Velasquez, meanwhile, followed up his 16-strikeout, no-walk shutout – one of 10 such games in the last 103 years – with a bit of a clunker.

Again, his defense and offense were not kind. But twice Velasquez had a hitter buried in an 0-2 count and twice he served up a crushing home run on a curveball. Two swings resulted in five runs for the Mets in the game's first three innings. 

Mackanin didn't have an issue with pitch selection, but ...

"They were just kind of lazy spinners," Mackanin said. "They didn’t have a lot of bite to them."


"Looking at the video, Cespedes was just waiting for it," Velasquez said. "It’s bad on my part, bad pitching, bad execution. I take full responsibility for that. ... You’ve got to finish. I’ve done it befoe, numerous times. It wasn't just the 16-strikeout (game) or the nine strikeouts (in his first start of season in New York). I did it all through spring. It’s one of those things where you’ve got to finish the at-bat. No matter what pitch it is."

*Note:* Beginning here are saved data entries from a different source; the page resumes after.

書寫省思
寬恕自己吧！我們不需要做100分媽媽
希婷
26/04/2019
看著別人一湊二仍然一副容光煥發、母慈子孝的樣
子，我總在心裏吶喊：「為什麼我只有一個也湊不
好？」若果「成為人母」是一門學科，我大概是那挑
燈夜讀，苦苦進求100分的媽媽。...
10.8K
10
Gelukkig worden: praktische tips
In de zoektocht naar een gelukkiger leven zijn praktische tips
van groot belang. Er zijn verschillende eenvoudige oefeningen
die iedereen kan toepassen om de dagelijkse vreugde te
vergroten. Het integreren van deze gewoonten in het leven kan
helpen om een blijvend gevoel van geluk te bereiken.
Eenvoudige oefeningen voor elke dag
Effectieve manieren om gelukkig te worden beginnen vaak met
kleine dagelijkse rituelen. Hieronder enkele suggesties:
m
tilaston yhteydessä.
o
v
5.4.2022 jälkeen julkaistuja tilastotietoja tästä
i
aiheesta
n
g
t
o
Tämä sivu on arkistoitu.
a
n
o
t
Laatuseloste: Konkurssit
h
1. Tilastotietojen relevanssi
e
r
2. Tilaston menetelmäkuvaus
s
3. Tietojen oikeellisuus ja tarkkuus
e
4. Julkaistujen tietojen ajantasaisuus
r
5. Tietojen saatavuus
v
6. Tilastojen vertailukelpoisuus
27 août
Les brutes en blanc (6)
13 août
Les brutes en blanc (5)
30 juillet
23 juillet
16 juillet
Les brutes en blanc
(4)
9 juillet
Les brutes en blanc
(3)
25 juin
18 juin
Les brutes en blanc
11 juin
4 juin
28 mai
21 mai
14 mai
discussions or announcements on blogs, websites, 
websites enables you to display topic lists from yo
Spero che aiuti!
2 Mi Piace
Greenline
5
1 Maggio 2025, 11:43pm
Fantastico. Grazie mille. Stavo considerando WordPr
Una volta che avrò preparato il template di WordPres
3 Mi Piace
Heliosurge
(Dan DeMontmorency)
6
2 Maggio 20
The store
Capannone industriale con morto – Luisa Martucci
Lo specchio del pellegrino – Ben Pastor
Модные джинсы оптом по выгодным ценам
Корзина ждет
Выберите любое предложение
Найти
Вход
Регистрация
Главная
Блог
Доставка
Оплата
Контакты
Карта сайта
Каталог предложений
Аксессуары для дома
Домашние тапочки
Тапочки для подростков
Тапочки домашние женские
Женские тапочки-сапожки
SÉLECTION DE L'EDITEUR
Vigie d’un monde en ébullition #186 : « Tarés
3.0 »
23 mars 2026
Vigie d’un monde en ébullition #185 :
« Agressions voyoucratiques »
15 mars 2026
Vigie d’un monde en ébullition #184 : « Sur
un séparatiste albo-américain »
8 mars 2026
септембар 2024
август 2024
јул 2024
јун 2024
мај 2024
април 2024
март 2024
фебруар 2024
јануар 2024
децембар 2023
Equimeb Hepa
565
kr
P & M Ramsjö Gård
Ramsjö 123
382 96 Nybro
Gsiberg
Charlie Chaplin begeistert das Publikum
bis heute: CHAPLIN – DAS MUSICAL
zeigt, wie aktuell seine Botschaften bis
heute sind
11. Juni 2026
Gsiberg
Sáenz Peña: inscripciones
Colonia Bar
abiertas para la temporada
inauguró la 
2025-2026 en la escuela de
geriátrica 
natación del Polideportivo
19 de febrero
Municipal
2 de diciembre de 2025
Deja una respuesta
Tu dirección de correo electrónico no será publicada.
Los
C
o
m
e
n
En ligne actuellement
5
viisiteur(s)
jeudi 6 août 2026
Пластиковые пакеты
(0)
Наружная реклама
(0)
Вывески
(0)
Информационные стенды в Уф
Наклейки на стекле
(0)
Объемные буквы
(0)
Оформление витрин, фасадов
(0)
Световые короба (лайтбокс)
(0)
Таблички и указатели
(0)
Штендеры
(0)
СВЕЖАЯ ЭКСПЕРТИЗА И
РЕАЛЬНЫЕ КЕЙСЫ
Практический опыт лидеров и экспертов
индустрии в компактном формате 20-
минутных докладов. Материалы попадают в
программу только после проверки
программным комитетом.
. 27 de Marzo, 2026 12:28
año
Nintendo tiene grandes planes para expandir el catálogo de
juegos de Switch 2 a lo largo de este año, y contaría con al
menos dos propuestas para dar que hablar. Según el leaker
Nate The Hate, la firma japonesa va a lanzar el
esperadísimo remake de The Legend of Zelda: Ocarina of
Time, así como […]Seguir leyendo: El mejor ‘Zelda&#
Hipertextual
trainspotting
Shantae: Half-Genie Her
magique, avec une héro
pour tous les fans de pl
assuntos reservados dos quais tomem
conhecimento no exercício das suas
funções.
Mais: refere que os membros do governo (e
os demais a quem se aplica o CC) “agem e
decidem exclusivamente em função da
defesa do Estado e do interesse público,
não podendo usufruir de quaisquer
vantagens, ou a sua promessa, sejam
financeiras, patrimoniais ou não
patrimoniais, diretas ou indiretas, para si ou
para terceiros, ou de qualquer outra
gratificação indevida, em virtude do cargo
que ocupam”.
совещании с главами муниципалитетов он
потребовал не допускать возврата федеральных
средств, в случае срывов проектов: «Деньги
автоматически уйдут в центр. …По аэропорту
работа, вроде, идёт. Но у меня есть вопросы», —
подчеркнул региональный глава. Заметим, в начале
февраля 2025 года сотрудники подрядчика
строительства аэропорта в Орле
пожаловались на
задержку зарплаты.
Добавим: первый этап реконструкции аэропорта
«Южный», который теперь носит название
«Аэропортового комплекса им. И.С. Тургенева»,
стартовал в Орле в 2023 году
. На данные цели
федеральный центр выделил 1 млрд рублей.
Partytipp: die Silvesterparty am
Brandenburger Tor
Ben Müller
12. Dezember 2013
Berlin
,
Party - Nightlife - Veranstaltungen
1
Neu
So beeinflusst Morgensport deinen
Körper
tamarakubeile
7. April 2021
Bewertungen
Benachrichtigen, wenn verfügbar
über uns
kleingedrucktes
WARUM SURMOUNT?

Oh, and, Velasquez says he's healthy. Which might be an odd thing to even talk about ... if it wasn't for that weird grabby thing he did before he threw his last pitch and Mackanin came out to get him in the middle of the fifth inning.

It looked like Velasquez stretched his left, non-throwing arm and grabbed at his left side.

"No, I'm fine," he said in quick, dismissive fashion when asked about it after the game.

He was pressed about it again later. Apparently he had a stomach illness on Monday.

"I’m good," he said. "I’m fine. ... Just threw my arm up or something, you know. Frustration, you want to throw your glove down."